◆ **SELECTED TEXT**
::::::::

[study] Vector Quantization

1. Vector quantization (VQ)

1.1. In what applications is VQ used?

Vector quantization is used in many applications such as image and voice compression, voice recognition (in general statistical pattern recognition), and surprisingly enough in volume rendering.

1.2. Definition: What is VQ?

A vector quantizer maps k-dimensional vectors in the vector space \(\mathbb{R}^{k}\) into a finite set of vectors \(Y = \{y_{i}: i = 1, 2, \cdots, N\}\). Each vector \(y_{i}\) is called a code vector or a codeword. and the set of all the codewords is called a codebook. Associated with each codeword, \(y_{i}\), is a nearest neighbor region called Voronoi region, and it is defined by:

Suppose you have recorded sounds at different locations and want to categorize them into similar groups. In other words, you have a stochastic vector \(x\) which you want to characterize with a simple description. For example, categories could correspond to \(\textbf{office, street, hallway}\) and \(\textbf{cafeteria}\).

A classic way for this task is to choose template vectors \(\mathbf{c_{k}}\), which represents a typical sound in each environment \(\mathbf{k}\). To categorize the sounds, you then find that template vector which is closest to your recording \(\mathbf{x}\). In mathematical notation, you search for a \(\mathbf{ k^{^*} }\) by

\[\mathbf{k^*} = \arg\min_{\mathbf{k}} \|x-c_{\mathbf{k} }\|^2.\]

The above expression thus calculates the squared error between \(x\) and each of the vectors \(c_{\mathbf{k}}\) and chooses the index \(\mathbf{k}\) of the vector with the smallest error. The vectors \(c_{\mathbf{k}}\) then represent a codebook and the vector \(x\) is quantized to \(c_{\mathbf{k}^*}\). This is the basic idea behind vector quantization, which is also known as \(\mathbf{k}\)-means.

Fig. 1: Example of a codebook for a 2D Gaussian with 16 code vectors.

A illustration of a simple vector codebook is shown on the above. The input data is a Gaussian distribution shown with grey dots and the codebook vectors \(c_{\mathbf{k}}\) with red circles. For each input vector we thus search for the nearest codebook vector and the borders of the regions where input vectors are assigned to a particular codebook vector are illustrated with blue lines. These regions are known as Voronoi regions and the blue lines are the decision-boundaries between codebook vectors.

::::::::

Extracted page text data
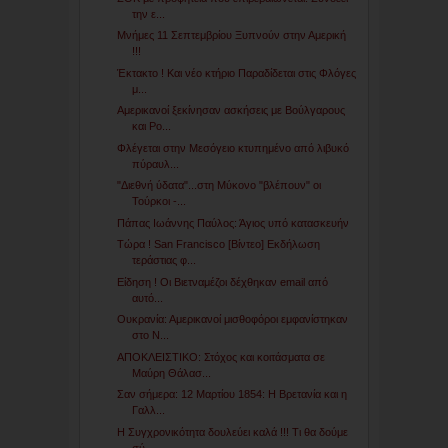
την ε...
Μνήμες 11 Σεπτεμβρίου Ξυπνούν στην Αμερική
!!!
Έκτακτο ! Και νέο κτήριο Παραδίδεται στις Φλόγες
μ...
Αμερικανοί ξεκίνησαν ασκήσεις με Βούλγαρους
και Ρο...
Φλέγεται στην Μεσόγειο κτυπημένο από λιβυκό
πύραυλ...
"Διεθνή ύδατα"...στη Μύκονο "βλέπουν" οι
Τούρκοι -...
Πάπας Ιωάννης Παύλος: Άγιος υπό κατασκευήν
Τώρα ! San Francisco [Βίντεο] Εκδήλωση
τεράστιας φ...
Είδηση ! Οι Βιετναμέζοι δέχθηκαν email από
αυτό...
Ουκρανία: Αμερικανοί μισθοφόροι εμφανίστηκαν
στο Ν...
ΑΠΟΚΛΕΙΣΤΙΚΟ: Στόχος και κοιτάσματα σε
Μαύρη Θάλασ...
Σαν σήμερα: 12 Μαρτίου 1854: Η Βρετανία και η
Γαλλ...
Η Συγχρονικότητα δουλεύει καλά !!! Τι θα δούμε
σύ...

::::::::

◆ **TASK DIRECTIONS**
Restate the passage of the vector quantization text that opens with the words "A classic way" and closes with "16 code vectors.", substituting "squared distance" for "squared error".

◆ **RESPONSE TO THIS TASK**
A classic way for this task is to choose template vectors \(\mathbf{c_{k}}\), which represents a typical sound in each environment \(\mathbf{k}\). To categorize the sounds, you then find that template vector which is closest to your recording \(\mathbf{x}\). In mathematical notation, you search for a \(\mathbf{ k^{^*} }\) by

\[\mathbf{k^*} = \arg\min_{\mathbf{k}} \|x-c_{\mathbf{k} }\|^2.\]

The above expression thus calculates the squared distance between \(x\) and each of the vectors \(c_{\mathbf{k}}\) and chooses the index \(\mathbf{k}\) of the vector with the smallest error. The vectors \(c_{\mathbf{k}}\) then represent a codebook and the vector \(x\) is quantized to \(c_{\mathbf{k}^*}\). This is the basic idea behind vector quantization, which is also known as \(\mathbf{k}\)-means.

Fig. 1: Example of a codebook for a 2D Gaussian with 16 code vectors.